→ **TEXTE SOURCE**:
Sur le continent européen, les questions relatives à la protection de la sécurité européenne sont initiées dans un esprit d'approches collectives principalement grâce aux initiatives de la Russie, de la Biélorussie et d'une série d'autres pays qui soutiennent les mêmes positions. En général, ces initiatives concrètes répondent à la philosophie partagée par nos États: l'attachement au droit international, l'assurance du respect total par tous, sans aucune exception, des principes de la Charte des Nations unies, organisation créée suite à la guerre la plus sanglante de l'histoire de l'humanité: la Seconde Guerre mondiale.
Comme vous le savez, nous fêterons les 75 ans de la Victoire en mai prochain à Moscou et à Minsk, ainsi que dans les capitales d'autres pays qui ont fait partie de l'Union soviétique et ont joué un rôle décisif dans la victoire sur le nazisme. C'est particulièrement important dans une situation où les bases mêmes du rôle de l'Onu dans les affaires internationales sont mises en doute, quand nos collègues occidentaux tentent de remplacer les normes du droit international universelles et acceptables pour tous les pays du monde par des règles qui sont inventées par un groupe restreint de pays et qui peuvent varier d'un cas à un autre. Cela explique dans les grandes lignes l'objectif de ces programmes et les modalités de leur concertation.
Ils sont concertés au cours de réunions similaires à celle qui a eu lieu aujourd'hui. Ils contiennent des directives concrètes adressées à tous nos représentants auprès des organisations internationales, appelant à promouvoir les initiatives que je viens de mentionner, entre autres, ainsi que la consigne adressée aux ambassadeurs russes et biélorusses dans tous les pays de coopérer et de concerter leurs actions concernant les questions d'actualité internationale.

→ **DONNÉES DE L'EXERCICE**:
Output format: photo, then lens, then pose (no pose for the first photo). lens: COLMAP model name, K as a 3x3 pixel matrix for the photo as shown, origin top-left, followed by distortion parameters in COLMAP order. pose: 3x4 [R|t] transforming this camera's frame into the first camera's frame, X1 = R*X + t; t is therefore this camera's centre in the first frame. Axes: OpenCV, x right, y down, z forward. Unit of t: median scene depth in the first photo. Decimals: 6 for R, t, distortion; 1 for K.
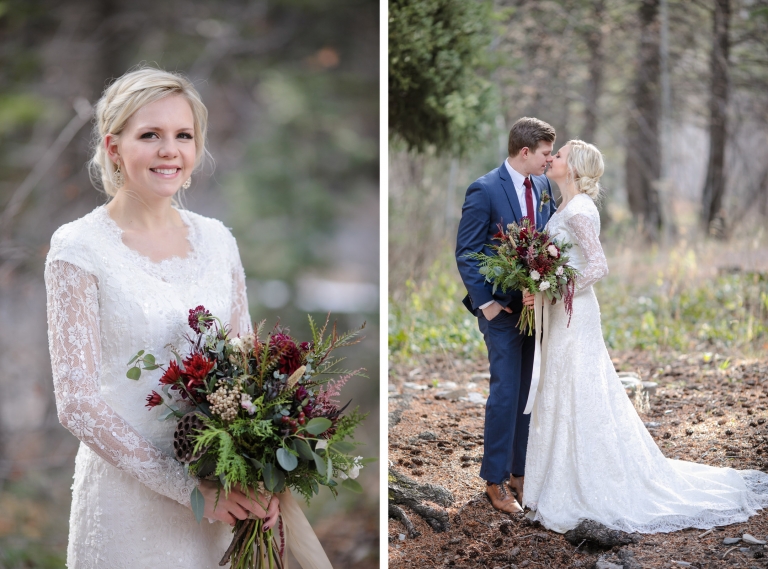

→ **TÂCHES À RÉALISER**:
1. Relevez tous les noms de pays et de villes cités dans le texte source.
2. Recopiez sans rien changer le passage du texte source qui va de « Sur le continent » jusqu'à « Seconde Guerre mondiale. » inclus.
Les lignes forment un matériau indépendant du texte source.

→ **LISTE DES RÉPONSES**:
1. Russie, Biélorussie, Moscou, Minsk, Union soviétique

2.
Sur le continent européen, les questions relatives à la protection de la sécurité européenne sont initiées dans un esprit d'approches collectives principalement grâce aux initiatives de la Russie, de la Biélorussie et d'une série d'autres pays qui soutiennent les mêmes positions. En général, ces initiatives concrètes répondent à la philosophie partagée par nos États: l'attachement au droit international, l'assurance du respect total par tous, sans aucune exception, des principes de la Charte des Nations unies, organisation créée suite à la guerre la plus sanglante de l'histoire de l'humanité: la Seconde Guerre mondiale.